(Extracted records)
++++++++++++++++++++

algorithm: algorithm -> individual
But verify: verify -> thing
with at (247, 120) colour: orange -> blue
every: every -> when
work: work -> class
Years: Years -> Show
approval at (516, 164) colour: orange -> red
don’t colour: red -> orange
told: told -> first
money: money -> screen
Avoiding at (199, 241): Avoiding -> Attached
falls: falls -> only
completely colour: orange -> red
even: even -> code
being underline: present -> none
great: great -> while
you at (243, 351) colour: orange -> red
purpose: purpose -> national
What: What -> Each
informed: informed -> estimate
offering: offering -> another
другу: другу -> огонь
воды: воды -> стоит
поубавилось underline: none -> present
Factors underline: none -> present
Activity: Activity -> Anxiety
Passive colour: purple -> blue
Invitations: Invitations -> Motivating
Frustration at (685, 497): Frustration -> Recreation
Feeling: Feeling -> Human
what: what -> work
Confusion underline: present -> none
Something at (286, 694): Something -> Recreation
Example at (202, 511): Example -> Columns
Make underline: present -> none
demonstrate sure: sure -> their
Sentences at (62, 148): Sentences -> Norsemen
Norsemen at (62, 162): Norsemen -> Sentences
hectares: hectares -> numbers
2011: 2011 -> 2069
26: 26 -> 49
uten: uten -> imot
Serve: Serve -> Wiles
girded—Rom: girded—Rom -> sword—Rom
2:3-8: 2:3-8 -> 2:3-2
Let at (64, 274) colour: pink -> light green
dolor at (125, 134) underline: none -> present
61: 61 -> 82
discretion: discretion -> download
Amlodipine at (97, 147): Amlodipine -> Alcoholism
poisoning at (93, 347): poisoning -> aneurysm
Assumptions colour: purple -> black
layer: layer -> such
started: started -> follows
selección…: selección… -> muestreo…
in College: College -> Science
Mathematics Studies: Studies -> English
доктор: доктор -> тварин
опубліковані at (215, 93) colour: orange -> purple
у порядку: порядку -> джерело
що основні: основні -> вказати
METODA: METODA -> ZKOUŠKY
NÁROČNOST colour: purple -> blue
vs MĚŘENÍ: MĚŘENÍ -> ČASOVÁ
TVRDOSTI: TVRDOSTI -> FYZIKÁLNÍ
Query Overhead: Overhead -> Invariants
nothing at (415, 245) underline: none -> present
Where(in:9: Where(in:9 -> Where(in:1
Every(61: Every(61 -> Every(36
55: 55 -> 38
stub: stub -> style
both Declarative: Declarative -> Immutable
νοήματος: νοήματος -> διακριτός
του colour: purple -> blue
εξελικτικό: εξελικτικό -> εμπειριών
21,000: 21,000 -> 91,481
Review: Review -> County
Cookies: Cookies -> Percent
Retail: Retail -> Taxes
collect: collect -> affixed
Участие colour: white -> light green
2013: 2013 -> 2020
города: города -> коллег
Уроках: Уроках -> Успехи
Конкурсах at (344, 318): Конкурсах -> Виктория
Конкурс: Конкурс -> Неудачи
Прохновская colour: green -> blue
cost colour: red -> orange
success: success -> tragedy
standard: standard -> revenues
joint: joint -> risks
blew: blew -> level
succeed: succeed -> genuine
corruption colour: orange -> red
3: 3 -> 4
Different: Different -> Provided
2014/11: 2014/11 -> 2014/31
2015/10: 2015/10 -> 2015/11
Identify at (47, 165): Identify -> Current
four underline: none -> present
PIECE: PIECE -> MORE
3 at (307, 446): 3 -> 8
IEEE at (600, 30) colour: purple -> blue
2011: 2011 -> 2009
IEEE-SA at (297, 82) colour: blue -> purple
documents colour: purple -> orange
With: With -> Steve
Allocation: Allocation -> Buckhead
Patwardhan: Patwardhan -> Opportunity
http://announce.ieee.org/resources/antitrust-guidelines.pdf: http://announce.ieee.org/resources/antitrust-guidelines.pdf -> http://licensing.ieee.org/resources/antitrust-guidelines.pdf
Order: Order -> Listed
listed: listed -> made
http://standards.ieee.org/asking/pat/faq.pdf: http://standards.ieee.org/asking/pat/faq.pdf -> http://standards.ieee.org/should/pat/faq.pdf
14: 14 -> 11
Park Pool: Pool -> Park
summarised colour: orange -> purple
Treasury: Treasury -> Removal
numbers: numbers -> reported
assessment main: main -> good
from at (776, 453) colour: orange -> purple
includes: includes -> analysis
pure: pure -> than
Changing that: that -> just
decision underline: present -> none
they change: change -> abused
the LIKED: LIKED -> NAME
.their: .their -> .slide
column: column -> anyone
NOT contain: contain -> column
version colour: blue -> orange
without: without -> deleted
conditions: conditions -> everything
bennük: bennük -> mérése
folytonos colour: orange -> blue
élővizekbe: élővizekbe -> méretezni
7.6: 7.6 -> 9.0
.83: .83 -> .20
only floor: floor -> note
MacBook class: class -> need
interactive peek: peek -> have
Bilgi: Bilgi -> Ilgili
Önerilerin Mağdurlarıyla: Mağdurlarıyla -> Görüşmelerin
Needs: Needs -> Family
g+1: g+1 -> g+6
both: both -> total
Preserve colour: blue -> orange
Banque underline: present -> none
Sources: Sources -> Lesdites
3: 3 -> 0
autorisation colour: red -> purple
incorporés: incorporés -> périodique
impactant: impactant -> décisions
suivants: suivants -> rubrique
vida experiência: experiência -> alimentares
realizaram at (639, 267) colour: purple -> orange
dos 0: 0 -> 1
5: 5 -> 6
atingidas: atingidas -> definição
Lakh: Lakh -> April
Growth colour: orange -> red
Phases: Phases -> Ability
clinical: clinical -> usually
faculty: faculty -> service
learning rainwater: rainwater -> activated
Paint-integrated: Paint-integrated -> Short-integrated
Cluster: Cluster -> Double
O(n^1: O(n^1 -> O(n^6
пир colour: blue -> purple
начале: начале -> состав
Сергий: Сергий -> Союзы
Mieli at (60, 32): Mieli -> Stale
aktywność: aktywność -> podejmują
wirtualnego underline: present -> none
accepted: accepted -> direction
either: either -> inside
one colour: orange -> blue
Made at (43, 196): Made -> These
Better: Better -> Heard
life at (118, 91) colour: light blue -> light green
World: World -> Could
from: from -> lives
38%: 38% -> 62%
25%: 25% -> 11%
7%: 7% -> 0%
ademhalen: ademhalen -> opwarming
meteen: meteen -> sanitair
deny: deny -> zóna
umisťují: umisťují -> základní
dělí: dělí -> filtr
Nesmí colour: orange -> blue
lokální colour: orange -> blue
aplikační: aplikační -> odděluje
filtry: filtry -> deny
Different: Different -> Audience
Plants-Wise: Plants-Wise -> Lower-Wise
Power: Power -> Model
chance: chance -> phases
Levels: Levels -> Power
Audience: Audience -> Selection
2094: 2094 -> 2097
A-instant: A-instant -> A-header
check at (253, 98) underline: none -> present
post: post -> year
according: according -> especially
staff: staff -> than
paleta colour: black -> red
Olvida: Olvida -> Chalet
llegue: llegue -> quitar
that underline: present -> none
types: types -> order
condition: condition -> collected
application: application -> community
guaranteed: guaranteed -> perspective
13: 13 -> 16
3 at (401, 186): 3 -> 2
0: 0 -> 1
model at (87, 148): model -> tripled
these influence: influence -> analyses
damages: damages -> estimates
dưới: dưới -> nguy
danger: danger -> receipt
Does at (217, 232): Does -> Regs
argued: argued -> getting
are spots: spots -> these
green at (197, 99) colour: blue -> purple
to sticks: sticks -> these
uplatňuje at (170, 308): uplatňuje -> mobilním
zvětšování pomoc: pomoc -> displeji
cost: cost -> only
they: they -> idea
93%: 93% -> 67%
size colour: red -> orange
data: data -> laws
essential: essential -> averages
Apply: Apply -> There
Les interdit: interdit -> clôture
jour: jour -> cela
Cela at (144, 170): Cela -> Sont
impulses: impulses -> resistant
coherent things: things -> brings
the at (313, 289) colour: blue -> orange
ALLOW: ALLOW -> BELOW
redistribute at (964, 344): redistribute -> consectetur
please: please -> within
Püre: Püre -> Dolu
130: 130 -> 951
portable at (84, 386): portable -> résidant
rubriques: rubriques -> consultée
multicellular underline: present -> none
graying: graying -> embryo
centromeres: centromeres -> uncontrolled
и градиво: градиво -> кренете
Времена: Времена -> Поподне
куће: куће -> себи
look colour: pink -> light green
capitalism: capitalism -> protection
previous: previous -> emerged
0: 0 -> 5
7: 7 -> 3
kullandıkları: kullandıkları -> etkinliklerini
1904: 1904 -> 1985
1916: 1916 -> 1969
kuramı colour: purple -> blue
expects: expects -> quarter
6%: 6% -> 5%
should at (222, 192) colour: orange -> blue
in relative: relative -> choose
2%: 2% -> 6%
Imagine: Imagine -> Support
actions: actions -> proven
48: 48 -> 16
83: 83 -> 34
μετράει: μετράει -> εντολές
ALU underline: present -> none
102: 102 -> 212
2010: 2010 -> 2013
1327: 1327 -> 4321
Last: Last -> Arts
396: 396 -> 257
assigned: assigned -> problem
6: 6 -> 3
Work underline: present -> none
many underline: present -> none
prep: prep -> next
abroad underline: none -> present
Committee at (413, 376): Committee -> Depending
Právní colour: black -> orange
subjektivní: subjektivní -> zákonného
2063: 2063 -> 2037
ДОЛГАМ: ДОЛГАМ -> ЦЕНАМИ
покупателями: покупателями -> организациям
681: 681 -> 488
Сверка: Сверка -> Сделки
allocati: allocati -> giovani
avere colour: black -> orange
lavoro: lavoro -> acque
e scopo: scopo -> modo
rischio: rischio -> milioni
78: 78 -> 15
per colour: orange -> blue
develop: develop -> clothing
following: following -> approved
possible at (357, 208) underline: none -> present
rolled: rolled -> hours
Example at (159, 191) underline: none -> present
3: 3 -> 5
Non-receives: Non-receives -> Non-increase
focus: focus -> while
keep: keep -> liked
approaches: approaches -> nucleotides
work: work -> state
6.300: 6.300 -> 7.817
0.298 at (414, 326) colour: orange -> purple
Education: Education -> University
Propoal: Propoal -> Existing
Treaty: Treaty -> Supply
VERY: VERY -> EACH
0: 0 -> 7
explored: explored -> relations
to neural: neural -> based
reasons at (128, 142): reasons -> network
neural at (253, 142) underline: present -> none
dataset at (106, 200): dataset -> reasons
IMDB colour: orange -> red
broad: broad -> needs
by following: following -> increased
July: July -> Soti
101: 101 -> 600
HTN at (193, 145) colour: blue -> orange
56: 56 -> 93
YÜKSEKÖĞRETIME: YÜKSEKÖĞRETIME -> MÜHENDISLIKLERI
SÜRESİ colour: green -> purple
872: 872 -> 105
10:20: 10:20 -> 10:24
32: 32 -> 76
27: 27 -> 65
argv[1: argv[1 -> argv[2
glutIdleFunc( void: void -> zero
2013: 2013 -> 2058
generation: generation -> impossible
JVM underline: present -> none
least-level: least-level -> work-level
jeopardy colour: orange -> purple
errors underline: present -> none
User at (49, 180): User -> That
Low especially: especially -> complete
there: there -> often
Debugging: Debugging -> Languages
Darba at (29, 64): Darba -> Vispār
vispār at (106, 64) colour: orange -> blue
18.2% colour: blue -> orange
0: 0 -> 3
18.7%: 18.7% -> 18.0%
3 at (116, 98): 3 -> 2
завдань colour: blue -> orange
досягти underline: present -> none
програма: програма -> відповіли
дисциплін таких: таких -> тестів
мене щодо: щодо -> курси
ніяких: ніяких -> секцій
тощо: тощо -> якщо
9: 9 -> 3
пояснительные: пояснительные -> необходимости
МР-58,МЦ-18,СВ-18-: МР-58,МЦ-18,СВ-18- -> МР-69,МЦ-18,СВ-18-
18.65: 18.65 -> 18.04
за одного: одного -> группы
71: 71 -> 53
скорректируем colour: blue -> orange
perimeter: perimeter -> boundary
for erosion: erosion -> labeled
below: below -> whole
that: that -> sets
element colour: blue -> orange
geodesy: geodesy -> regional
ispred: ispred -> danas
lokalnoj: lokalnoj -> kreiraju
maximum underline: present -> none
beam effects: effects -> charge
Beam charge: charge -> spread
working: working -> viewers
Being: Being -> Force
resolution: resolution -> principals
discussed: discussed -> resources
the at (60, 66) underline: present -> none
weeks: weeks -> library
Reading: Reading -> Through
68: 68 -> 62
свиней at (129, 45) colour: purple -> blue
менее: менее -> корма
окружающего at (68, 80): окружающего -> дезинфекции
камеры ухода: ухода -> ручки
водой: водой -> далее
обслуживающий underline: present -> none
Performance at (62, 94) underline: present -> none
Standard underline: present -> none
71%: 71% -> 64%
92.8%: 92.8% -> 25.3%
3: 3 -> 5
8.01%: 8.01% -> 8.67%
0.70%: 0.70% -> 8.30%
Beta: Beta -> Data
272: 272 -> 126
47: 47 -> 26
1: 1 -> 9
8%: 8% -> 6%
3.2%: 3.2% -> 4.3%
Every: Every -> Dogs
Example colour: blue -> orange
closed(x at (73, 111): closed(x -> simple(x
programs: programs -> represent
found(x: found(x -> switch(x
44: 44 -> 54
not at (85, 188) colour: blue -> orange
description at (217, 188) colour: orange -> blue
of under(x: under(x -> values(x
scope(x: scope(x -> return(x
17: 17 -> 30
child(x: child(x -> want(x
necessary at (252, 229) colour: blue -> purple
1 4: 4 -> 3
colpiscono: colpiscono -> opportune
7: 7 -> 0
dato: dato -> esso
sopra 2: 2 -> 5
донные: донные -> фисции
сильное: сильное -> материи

++++++++++++++++++++

Exercise requirements> Reproduce the entries from the beginning through the line that contains "другу: другу -> огонь", putting "underscore" in place of "underline" and leaving everything else unchanged.

Reply to the task>
algorithm: algorithm -> individual
But verify: verify -> thing
with at (247, 120) colour: orange -> blue
every: every -> when
work: work -> class
Years: Years -> Show
approval at (516, 164) colour: orange -> red
don’t colour: red -> orange
told: told -> first
money: money -> screen
Avoiding at (199, 241): Avoiding -> Attached
falls: falls -> only
completely colour: orange -> red
even: even -> code
being underscore: present -> none
great: great -> while
you at (243, 351) colour: orange -> red
purpose: purpose -> national
What: What -> Each
informed: informed -> estimate
offering: offering -> another
другу: другу -> огонь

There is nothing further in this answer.